:: AVAILABLE DATA

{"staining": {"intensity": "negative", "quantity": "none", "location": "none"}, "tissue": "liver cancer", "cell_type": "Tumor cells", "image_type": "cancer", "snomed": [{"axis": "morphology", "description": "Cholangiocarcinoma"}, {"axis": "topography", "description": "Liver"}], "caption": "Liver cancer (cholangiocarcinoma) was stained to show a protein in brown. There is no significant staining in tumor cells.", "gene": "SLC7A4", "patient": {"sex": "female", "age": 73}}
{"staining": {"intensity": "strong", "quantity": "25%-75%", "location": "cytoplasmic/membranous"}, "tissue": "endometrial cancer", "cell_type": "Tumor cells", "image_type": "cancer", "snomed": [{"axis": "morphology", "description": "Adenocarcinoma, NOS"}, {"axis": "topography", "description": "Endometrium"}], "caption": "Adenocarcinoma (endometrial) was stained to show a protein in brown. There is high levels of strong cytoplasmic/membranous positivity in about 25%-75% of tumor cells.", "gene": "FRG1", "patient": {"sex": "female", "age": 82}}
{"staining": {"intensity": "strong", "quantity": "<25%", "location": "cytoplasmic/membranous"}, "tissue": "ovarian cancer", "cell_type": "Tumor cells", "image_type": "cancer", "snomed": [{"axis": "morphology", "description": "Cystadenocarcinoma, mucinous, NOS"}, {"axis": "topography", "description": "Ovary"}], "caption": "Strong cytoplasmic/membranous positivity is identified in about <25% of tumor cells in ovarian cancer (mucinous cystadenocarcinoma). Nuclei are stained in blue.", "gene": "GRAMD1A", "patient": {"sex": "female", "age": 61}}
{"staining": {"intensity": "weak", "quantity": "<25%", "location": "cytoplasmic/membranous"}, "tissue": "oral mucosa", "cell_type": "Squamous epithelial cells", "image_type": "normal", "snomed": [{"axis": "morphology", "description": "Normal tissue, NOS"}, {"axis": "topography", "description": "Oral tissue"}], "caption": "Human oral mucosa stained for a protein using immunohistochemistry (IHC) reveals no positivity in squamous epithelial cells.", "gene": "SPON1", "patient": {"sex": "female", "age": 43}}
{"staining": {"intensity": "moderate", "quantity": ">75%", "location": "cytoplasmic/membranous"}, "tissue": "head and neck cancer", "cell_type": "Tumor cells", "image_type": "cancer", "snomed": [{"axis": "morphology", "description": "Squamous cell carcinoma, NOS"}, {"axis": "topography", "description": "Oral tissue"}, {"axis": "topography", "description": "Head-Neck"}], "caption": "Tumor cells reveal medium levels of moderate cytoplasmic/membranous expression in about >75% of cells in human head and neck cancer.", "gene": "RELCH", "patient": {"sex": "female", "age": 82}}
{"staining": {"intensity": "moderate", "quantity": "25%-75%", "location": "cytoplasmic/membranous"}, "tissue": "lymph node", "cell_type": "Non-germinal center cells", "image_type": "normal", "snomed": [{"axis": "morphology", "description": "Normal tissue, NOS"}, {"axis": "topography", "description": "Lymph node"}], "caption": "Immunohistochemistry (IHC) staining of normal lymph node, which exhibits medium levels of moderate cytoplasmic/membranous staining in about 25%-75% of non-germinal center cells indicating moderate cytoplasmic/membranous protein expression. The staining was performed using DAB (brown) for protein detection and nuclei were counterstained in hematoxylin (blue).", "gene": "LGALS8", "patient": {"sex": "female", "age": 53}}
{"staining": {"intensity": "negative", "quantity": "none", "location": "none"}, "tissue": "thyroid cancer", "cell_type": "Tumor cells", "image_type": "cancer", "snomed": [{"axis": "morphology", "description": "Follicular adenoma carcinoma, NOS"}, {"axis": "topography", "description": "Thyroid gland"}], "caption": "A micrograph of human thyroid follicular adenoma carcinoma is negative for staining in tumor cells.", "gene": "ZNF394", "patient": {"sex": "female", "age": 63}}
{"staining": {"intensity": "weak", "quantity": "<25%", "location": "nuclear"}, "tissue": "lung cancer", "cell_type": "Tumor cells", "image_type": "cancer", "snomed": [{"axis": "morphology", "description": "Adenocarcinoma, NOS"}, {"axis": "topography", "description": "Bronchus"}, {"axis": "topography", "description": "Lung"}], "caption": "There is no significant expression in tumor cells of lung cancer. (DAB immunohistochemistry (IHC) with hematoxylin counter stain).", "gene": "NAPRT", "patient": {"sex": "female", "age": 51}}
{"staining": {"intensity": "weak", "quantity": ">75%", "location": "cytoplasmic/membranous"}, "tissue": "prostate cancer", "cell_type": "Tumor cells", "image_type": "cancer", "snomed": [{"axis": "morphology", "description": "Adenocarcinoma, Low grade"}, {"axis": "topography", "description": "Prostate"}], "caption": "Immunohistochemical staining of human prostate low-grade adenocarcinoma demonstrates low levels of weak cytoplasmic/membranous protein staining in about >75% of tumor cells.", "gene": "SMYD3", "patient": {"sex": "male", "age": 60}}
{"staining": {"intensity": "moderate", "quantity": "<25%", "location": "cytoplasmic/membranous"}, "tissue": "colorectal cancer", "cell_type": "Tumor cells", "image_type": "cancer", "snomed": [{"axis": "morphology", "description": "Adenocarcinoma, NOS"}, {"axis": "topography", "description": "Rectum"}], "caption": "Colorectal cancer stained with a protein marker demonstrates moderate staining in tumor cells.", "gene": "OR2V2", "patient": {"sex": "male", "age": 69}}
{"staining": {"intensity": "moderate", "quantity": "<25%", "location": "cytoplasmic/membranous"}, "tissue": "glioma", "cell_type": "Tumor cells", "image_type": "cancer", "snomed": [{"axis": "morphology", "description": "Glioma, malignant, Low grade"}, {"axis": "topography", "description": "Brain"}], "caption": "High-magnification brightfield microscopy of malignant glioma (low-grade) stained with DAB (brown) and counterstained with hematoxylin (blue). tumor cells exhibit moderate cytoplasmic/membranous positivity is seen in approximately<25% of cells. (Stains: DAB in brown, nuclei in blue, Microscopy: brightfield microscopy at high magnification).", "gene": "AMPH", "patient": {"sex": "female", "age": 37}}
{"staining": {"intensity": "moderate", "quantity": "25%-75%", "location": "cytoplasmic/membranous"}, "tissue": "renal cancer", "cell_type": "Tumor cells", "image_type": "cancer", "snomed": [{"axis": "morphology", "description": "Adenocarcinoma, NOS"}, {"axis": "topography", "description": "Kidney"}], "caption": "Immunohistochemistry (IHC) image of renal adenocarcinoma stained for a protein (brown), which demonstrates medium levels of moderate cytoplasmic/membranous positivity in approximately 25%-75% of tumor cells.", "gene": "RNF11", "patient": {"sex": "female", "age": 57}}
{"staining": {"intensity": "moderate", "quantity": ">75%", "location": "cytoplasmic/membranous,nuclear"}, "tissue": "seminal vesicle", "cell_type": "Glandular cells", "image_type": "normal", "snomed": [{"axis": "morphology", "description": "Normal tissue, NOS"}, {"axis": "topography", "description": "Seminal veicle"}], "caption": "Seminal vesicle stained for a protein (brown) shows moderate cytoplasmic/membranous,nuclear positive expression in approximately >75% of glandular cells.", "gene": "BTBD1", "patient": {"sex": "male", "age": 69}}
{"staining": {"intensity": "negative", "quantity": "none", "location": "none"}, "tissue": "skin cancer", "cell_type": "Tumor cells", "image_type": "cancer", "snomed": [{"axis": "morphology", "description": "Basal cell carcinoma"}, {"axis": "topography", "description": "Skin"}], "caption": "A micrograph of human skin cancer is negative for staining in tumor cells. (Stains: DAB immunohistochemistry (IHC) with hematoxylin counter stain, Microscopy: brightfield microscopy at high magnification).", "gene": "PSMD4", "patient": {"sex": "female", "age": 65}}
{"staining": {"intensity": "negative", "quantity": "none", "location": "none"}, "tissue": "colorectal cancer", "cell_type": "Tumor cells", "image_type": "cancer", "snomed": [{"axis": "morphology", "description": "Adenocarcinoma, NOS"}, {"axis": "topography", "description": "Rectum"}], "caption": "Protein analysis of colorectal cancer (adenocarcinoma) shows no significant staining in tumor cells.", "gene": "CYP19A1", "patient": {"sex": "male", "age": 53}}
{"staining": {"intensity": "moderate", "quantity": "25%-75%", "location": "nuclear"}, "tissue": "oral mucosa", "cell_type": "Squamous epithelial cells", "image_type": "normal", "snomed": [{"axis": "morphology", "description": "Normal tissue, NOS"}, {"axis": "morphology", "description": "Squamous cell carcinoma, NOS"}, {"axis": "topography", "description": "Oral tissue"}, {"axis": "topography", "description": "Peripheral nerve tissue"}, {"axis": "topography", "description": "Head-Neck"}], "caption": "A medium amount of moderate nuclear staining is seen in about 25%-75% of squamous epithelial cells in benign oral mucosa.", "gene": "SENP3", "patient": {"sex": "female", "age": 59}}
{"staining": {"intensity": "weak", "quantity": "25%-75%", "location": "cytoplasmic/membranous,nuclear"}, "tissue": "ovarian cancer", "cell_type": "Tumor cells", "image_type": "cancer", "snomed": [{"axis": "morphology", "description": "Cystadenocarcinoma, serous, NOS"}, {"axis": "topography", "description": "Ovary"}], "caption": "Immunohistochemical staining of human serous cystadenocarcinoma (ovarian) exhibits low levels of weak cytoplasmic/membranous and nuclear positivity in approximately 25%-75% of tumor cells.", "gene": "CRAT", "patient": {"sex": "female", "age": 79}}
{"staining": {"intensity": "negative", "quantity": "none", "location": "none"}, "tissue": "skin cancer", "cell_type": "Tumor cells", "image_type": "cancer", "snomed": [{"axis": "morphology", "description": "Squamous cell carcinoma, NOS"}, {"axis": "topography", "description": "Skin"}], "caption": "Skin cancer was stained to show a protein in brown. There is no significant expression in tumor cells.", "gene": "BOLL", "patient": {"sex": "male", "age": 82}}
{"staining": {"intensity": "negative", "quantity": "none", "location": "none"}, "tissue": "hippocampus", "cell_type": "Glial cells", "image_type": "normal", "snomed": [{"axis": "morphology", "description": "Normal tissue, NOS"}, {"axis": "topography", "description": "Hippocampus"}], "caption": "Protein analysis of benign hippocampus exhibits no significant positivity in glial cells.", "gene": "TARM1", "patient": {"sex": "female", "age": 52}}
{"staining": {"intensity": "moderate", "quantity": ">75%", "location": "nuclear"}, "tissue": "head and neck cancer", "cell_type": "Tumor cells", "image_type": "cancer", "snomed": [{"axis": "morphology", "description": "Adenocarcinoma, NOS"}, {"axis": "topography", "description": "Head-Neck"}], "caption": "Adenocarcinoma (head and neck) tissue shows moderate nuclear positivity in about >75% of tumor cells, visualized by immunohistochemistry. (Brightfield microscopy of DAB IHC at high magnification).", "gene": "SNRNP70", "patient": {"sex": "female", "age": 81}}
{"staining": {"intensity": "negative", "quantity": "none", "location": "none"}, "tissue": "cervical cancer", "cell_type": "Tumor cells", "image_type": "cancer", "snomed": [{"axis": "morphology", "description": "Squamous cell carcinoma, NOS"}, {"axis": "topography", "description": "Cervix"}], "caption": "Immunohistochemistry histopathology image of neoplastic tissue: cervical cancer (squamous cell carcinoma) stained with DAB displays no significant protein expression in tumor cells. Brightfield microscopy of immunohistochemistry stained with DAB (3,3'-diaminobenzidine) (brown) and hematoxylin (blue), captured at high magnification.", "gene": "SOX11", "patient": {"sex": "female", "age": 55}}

::::

■ WORK ORDER
All lines in the listing above between the line with "of human skin" and the line with "of human serous", inclusive, should be set down exactly, and no line outside that range.

■ SOLUTION TO THIS EXERCISE
{"staining": {"intensity": "negative", "quantity": "none", "location": "none"}, "tissue": "skin cancer", "cell_type": "Tumor cells", "image_type": "cancer", "snomed": [{"axis": "morphology", "description": "Basal cell carcinoma"}, {"axis": "topography", "description": "Skin"}], "caption": "A micrograph of human skin cancer is negative for staining in tumor cells. (Stains: DAB immunohistochemistry (IHC) with hematoxylin counter stain, Microscopy: brightfield microscopy at high magnification).", "gene": "PSMD4", "patient": {"sex": "female", "age": 65}}
{"staining": {"intensity": "negative", "quantity": "none", "location": "none"}, "tissue": "colorectal cancer", "cell_type": "Tumor cells", "image_type": "cancer", "snomed": [{"axis": "morphology", "description": "Adenocarcinoma, NOS"}, {"axis": "topography", "description": "Rectum"}], "caption": "Protein analysis of colorectal cancer (adenocarcinoma) shows no significant staining in tumor cells.", "gene": "CYP19A1", "patient": {"sex": "male", "age": 53}}
{"staining": {"intensity": "moderate", "quantity": "25%-75%", "location": "nuclear"}, "tissue": "oral mucosa", "cell_type": "Squamous epithelial cells", "image_type": "normal", "snomed": [{"axis": "morphology", "description": "Normal tissue, NOS"}, {"axis": "morphology", "description": "Squamous cell carcinoma, NOS"}, {"axis": "topography", "description": "Oral tissue"}, {"axis": "topography", "description": "Peripheral nerve tissue"}, {"axis": "topography", "description": "Head-Neck"}], "caption": "A medium amount of moderate nuclear staining is seen in about 25%-75% of squamous epithelial cells in benign oral mucosa.", "gene": "SENP3", "patient": {"sex": "female", "age": 59}}
{"staining": {"intensity": "weak", "quantity": "25%-75%", "location": "cytoplasmic/membranous,nuclear"}, "tissue": "ovarian cancer", "cell_type": "Tumor cells", "image_type": "cancer", "snomed": [{"axis": "morphology", "description": "Cystadenocarcinoma, serous, NOS"}, {"axis": "topography", "description": "Ovary"}], "caption": "Immunohistochemical staining of human serous cystadenocarcinoma (ovarian) exhibits low levels of weak cytoplasmic/membranous and nuclear positivity in approximately 25%-75% of tumor cells.", "gene": "CRAT", "patient": {"sex": "female", "age": 79}}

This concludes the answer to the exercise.